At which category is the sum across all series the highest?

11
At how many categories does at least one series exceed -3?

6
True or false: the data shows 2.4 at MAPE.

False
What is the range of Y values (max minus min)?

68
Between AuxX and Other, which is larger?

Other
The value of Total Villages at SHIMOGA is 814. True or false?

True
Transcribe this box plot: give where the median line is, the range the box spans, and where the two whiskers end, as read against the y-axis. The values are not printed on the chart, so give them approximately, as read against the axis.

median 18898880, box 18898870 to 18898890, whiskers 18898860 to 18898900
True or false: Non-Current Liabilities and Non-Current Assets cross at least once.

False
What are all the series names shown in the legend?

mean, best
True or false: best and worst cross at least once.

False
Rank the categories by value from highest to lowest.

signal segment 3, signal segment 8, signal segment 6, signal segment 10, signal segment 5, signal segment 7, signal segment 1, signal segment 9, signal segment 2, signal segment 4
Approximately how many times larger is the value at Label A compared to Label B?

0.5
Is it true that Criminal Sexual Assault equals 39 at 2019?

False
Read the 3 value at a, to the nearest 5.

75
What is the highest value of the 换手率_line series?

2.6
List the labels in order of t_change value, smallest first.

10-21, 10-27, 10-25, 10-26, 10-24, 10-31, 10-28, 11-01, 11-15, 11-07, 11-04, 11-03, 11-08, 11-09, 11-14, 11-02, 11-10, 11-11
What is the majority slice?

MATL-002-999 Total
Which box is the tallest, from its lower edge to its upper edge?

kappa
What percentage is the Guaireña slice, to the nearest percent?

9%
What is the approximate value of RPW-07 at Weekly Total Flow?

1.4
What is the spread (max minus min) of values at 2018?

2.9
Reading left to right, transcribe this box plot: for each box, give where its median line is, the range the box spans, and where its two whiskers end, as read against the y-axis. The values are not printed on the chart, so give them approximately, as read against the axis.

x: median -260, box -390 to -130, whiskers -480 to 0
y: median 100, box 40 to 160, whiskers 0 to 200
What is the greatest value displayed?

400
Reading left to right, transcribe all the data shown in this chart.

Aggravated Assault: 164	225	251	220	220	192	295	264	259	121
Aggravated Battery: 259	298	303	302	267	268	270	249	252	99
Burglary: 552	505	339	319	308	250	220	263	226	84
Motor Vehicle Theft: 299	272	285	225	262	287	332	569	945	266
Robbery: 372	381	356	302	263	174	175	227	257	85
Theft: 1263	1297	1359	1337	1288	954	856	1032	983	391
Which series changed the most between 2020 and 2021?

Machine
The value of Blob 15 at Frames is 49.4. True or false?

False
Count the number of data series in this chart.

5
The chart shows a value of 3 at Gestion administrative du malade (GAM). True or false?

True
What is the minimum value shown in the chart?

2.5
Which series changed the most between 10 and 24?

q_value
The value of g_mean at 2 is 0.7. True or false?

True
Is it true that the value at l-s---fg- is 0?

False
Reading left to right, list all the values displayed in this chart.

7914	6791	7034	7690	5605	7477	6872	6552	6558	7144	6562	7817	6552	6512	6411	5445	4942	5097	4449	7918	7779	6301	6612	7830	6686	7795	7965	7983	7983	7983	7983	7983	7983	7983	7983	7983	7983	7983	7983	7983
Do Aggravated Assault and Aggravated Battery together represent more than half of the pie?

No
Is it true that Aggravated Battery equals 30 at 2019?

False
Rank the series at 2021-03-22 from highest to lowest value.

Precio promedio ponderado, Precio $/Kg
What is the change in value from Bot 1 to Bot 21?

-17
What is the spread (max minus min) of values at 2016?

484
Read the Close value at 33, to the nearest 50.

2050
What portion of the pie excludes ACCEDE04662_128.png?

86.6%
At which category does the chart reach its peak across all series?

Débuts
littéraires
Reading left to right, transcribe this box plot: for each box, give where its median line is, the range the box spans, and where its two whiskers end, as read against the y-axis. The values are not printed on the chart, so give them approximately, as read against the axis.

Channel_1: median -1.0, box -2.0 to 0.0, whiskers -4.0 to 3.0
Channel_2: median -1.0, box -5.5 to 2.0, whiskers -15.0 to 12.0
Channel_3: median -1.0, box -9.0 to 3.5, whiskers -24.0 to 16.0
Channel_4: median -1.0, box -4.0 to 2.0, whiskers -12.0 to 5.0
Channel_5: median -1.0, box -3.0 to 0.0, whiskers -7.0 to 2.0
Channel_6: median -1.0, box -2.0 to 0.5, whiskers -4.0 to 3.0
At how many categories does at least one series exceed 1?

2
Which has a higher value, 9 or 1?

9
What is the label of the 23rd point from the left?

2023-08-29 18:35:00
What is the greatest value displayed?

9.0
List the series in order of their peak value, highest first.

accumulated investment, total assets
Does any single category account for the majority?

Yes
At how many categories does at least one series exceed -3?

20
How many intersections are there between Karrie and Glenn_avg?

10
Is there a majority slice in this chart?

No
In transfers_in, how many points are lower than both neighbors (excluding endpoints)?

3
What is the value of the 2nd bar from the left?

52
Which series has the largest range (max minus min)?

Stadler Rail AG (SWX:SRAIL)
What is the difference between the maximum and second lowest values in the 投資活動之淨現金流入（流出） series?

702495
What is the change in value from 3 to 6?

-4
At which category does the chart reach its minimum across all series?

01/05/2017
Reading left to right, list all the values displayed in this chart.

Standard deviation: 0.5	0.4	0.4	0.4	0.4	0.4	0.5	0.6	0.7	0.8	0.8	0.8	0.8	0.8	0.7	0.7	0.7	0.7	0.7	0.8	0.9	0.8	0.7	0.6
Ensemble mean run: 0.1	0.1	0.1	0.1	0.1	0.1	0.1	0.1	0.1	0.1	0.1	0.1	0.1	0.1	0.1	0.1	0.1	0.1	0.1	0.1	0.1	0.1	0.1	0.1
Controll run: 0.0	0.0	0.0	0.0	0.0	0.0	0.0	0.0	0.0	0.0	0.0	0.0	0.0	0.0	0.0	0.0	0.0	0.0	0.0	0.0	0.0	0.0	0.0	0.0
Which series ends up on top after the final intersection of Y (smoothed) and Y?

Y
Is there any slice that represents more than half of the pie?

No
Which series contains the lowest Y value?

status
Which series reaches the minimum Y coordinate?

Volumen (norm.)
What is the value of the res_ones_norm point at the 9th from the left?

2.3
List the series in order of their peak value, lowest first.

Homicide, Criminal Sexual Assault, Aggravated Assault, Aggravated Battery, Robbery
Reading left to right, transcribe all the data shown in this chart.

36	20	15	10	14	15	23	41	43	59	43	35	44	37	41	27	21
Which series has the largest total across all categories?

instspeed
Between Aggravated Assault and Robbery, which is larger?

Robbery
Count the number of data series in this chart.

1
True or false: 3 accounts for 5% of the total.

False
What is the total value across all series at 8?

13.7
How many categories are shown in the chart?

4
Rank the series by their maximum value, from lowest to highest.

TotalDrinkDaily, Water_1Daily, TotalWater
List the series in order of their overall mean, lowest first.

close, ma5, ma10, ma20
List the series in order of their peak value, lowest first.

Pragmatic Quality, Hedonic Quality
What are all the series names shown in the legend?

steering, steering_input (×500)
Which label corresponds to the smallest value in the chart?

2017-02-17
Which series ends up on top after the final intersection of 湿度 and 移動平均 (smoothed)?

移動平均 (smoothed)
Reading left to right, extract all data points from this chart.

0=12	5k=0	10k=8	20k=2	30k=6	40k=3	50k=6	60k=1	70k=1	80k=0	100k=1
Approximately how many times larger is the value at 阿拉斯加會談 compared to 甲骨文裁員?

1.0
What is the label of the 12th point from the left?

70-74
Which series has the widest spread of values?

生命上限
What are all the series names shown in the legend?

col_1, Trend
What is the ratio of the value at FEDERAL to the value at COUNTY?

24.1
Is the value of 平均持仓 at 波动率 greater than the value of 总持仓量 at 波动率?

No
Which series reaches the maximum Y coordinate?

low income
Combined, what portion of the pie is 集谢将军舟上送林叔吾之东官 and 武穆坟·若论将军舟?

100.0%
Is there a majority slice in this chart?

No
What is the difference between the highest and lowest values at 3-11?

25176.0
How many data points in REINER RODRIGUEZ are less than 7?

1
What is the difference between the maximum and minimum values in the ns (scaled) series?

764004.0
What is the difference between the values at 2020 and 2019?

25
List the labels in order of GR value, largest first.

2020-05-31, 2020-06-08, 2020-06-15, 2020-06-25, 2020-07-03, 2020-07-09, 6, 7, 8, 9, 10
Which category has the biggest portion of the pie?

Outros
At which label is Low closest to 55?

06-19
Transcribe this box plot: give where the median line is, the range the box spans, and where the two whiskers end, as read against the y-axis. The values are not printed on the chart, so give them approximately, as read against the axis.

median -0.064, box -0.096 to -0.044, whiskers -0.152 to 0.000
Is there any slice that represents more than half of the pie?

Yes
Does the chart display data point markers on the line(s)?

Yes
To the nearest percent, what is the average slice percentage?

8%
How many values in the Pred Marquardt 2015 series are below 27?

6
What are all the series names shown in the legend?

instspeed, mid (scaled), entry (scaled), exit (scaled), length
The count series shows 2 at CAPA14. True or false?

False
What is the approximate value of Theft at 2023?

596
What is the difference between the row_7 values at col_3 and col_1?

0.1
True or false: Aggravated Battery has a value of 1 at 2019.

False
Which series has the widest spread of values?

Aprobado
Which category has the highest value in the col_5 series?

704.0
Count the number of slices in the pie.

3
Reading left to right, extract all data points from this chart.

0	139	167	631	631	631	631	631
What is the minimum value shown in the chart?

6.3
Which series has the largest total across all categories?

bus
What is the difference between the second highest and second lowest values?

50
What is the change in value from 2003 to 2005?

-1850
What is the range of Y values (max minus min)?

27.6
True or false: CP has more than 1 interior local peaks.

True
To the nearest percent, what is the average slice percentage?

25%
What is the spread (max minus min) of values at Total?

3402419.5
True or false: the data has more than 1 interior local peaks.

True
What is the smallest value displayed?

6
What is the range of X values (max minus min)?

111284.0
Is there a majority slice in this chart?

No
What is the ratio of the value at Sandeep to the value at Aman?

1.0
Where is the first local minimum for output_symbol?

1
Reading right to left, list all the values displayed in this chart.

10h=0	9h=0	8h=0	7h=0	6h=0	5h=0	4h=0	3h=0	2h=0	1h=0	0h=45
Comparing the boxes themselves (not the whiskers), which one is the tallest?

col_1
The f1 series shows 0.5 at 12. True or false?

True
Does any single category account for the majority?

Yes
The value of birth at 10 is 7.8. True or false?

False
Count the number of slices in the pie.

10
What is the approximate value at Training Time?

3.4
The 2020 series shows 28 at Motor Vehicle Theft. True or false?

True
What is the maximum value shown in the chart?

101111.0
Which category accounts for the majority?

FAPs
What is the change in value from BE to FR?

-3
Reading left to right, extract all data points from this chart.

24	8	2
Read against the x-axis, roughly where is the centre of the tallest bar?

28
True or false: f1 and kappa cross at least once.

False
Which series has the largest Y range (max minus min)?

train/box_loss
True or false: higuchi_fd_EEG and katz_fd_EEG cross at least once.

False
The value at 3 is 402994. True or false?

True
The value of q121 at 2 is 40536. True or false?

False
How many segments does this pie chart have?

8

What to work on —
Quote the data above verbatim, from the line containing "signal segment 3, signal" through the line containing "Which series changed the most between 2020", inclusive.

Expected output —
signal segment 3, signal segment 8, signal segment 6, signal segment 10, signal segment 5, signal segment 7, signal segment 1, signal segment 9, signal segment 2, signal segment 4
Approximately how many times larger is the value at Label A compared to Label B?

0.5
Is it true that Criminal Sexual Assault equals 39 at 2019?

False
Read the 3 value at a, to the nearest 5.

75
What is the highest value of the 换手率_line series?

2.6
List the labels in order of t_change value, smallest first.

10-21, 10-27, 10-25, 10-26, 10-24, 10-31, 10-28, 11-01, 11-15, 11-07, 11-04, 11-03, 11-08, 11-09, 11-14, 11-02, 11-10, 11-11
What is the majority slice?

MATL-002-999 Total
Which box is the tallest, from its lower edge to its upper edge?

kappa
What percentage is the Guaireña slice, to the nearest percent?

9%
What is the approximate value of RPW-07 at Weekly Total Flow?

1.4
What is the spread (max minus min) of values at 2018?

2.9
Reading left to right, transcribe this box plot: for each box, give where its median line is, the range the box spans, and where its two whiskers end, as read against the y-axis. The values are not printed on the chart, so give them approximately, as read against the axis.

x: median -260, box -390 to -130, whiskers -480 to 0
y: median 100, box 40 to 160, whiskers 0 to 200
What is the greatest value displayed?

400
Reading left to right, transcribe all the data shown in this chart.

Aggravated Assault: 164	225	251	220	220	192	295	264	259	121
Aggravated Battery: 259	298	303	302	267	268	270	249	252	99
Burglary: 552	505	339	319	308	250	220	263	226	84
Motor Vehicle Theft: 299	272	285	225	262	287	332	569	945	266
Robbery: 372	381	356	302	263	174	175	227	257	85
Theft: 1263	1297	1359	1337	1288	954	856	1032	983	391
Which series changed the most between 2020 and 2021?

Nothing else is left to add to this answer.